IN THE COURT OF CRIMINAL APPEALS OF TENNESSEE
AT KNOXVILLE
Assigned on Briefs July 21, 2015
STATE OF TENNESSEE v. TRACY EUGENE HARRIS
Appeal from the Criminal Court for Hamilton County
No. 284716 Don W. Poole, Judge
No. E2014-01857-CCA-R3-CD – Filed November 13, 2015
The Petitioner, Tracy Eugene Harris, appeals from the Hamilton County Criminal Court‟s
order denying his motion for pretrial jail credit pursuant to Rule 36.1 of the Tennessee
Rules of Criminal Procedure. On appeal, the Petitioner argues that the trial court erred by
overruling his motion for pretrial jail credit. The State responds that the Petitioner‟s
argument is waived for failure to file a timely notice of appeal and that the trial court
properly denied the Petitioner‟s motion. Following our review, we affirm the judgment
of the trial court.

Given problem 1:
In the court opinion, under which rule did the Petitioner move for pretrial jail credit?
Given problem 2:
Please extract everything in the court opinion from "IN THE COURT" down to "the trial court.".
Given problem 3:
Extend the court opinion beyond its last sentence.

Stored dataset items
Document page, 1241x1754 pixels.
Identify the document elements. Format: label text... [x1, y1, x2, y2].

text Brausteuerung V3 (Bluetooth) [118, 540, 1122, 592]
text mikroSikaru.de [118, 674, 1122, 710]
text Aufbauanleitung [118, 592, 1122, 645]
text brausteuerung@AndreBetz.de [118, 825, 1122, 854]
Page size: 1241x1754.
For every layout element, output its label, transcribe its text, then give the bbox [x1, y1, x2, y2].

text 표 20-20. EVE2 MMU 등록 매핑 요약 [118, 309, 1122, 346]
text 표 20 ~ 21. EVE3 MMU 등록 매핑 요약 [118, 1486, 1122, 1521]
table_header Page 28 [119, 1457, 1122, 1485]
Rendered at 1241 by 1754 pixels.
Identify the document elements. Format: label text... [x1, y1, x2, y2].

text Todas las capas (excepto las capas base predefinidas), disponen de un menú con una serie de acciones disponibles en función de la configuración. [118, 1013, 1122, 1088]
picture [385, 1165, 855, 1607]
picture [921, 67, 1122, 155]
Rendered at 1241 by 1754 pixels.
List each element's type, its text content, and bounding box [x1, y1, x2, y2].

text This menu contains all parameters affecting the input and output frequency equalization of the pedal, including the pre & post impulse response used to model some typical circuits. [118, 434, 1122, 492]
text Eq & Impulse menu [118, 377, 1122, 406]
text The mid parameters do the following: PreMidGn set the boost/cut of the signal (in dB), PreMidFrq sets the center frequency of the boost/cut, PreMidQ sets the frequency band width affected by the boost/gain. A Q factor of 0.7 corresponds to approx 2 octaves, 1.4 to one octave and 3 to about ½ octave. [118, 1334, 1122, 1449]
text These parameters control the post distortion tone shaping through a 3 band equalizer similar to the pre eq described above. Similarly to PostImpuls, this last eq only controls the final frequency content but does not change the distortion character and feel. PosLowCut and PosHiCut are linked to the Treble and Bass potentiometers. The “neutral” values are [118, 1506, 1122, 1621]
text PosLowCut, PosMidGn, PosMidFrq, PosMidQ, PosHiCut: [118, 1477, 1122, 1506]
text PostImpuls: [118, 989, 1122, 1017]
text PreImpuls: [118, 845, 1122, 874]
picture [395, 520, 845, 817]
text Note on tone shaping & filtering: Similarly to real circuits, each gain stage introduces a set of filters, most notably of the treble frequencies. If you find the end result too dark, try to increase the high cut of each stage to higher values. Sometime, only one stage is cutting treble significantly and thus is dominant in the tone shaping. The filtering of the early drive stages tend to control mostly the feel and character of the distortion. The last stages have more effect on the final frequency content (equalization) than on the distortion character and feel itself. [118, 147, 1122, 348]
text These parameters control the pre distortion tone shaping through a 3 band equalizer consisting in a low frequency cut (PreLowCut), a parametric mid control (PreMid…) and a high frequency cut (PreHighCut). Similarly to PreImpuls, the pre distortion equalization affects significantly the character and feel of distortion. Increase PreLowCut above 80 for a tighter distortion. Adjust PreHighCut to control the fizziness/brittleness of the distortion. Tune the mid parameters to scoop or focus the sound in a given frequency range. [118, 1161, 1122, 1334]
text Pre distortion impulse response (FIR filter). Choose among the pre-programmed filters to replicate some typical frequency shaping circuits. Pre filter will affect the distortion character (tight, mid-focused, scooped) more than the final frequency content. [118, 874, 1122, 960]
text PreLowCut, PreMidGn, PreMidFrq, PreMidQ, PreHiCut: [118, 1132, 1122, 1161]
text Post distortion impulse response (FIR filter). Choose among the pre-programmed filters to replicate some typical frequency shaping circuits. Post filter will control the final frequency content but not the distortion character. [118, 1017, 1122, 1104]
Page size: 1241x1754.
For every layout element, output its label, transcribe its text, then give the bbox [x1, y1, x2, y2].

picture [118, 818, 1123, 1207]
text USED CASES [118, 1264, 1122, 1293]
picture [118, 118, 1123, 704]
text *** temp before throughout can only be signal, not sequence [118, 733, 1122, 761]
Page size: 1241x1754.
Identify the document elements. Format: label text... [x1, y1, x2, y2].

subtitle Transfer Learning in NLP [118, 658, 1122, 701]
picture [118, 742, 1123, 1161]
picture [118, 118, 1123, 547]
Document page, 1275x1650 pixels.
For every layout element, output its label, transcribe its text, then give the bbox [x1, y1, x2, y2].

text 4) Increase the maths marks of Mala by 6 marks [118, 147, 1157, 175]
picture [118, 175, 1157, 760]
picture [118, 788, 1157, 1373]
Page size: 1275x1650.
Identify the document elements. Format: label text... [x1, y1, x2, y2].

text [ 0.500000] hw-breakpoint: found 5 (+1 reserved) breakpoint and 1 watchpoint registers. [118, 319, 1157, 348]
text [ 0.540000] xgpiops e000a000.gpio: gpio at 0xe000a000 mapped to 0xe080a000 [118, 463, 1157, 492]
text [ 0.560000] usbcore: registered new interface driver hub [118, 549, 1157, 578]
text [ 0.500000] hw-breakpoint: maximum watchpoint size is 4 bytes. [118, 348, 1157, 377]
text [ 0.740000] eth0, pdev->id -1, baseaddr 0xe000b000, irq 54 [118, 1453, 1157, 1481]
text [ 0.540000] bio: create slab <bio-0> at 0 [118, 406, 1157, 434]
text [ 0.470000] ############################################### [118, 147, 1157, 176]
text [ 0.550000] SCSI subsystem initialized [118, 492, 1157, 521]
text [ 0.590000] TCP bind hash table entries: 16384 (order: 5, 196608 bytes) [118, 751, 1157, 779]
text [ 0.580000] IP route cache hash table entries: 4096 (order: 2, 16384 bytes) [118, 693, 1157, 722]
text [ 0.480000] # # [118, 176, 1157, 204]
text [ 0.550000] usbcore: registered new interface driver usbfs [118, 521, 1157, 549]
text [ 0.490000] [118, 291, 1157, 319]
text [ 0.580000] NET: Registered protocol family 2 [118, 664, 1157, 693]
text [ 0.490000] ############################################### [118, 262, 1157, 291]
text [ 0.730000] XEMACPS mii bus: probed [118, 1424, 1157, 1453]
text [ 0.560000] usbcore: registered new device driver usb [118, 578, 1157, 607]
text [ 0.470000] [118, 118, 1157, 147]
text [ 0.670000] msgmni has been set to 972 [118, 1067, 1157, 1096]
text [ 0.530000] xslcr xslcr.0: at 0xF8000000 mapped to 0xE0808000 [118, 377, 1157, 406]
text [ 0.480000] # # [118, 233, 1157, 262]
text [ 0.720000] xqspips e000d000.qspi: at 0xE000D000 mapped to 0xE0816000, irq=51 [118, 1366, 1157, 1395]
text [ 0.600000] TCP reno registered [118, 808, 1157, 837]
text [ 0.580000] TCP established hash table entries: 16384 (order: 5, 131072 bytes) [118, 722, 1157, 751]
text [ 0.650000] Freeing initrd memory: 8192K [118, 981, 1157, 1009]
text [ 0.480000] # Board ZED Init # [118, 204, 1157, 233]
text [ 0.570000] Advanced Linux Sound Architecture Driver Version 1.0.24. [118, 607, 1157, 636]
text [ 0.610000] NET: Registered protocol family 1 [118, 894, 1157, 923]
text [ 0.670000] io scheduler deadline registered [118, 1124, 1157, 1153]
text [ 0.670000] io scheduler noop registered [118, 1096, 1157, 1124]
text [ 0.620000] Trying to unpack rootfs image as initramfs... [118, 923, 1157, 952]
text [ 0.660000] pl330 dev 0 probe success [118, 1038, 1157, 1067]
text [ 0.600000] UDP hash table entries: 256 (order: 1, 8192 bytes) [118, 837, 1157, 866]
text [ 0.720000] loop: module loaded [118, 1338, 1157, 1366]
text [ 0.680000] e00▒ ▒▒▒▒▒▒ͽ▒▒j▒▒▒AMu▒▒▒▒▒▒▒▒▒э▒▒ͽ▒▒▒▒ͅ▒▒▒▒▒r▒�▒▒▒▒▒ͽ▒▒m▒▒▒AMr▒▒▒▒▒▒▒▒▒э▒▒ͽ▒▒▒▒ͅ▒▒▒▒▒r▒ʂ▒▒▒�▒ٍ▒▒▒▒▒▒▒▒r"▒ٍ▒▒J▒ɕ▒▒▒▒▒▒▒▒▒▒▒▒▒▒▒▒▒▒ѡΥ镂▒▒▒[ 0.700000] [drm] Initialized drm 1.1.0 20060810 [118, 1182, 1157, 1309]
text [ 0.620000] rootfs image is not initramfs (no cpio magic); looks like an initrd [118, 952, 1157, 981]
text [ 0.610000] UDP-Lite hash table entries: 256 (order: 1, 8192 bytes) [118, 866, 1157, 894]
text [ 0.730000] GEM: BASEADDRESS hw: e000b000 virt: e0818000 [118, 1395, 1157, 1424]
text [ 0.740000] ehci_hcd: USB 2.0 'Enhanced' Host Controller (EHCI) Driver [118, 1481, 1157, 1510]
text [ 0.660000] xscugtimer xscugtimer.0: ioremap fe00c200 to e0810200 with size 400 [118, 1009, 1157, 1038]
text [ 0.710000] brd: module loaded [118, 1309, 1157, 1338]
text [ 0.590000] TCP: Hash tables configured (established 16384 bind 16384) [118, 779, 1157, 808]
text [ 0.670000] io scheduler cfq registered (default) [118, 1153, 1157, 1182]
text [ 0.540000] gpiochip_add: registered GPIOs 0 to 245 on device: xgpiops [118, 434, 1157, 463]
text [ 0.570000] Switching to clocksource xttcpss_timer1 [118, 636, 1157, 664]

Output 1:
Rule 36.1 of the Tennessee Rules of Criminal Procedure

Output 2:
IN THE COURT OF CRIMINAL APPEALS OF TENNESSEE
AT KNOXVILLE
Assigned on Briefs July 21, 2015
STATE OF TENNESSEE v. TRACY EUGENE HARRIS
Appeal from the Criminal Court for Hamilton County
No. 284716 Don W. Poole, Judge
No. E2014-01857-CCA-R3-CD – Filed November 13, 2015
The Petitioner, Tracy Eugene Harris, appeals from the Hamilton County Criminal Court‟s
order denying his motion for pretrial jail credit pursuant to Rule 36.1 of the Tennessee
Rules of Criminal Procedure. On appeal, the Petitioner argues that the trial court erred by
overruling his motion for pretrial jail credit. The State responds that the Petitioner‟s
argument is waived for failure to file a timely notice of appeal and that the trial court
properly denied the Petitioner‟s motion. Following our review, we affirm the judgment
of the trial court.

Output 3:
Tenn. R. App. P. 3 Appeal as of Right; Judgment of the Criminal Court Affirmed
CAMILLE R. MCMULLEN, J., delivered the opinion of the court, in which ROGER A. PAGE
and ROBERT L. HOLLOWAY, JR., JJ., joined.
Andrew W. Childress, Chattanooga, Tennessee, for the Defendant-Appellant, Tracy
Eugene Harris.
Robert E. Cooper, Jr., Attorney General and Reporter; Ahmed A. Safeeullah, Assistant
Attorney General; William H. Cox, District Attorney General; and Bryan Bates, Assistant
District Attorney General, for the Appellee, State of Tennessee.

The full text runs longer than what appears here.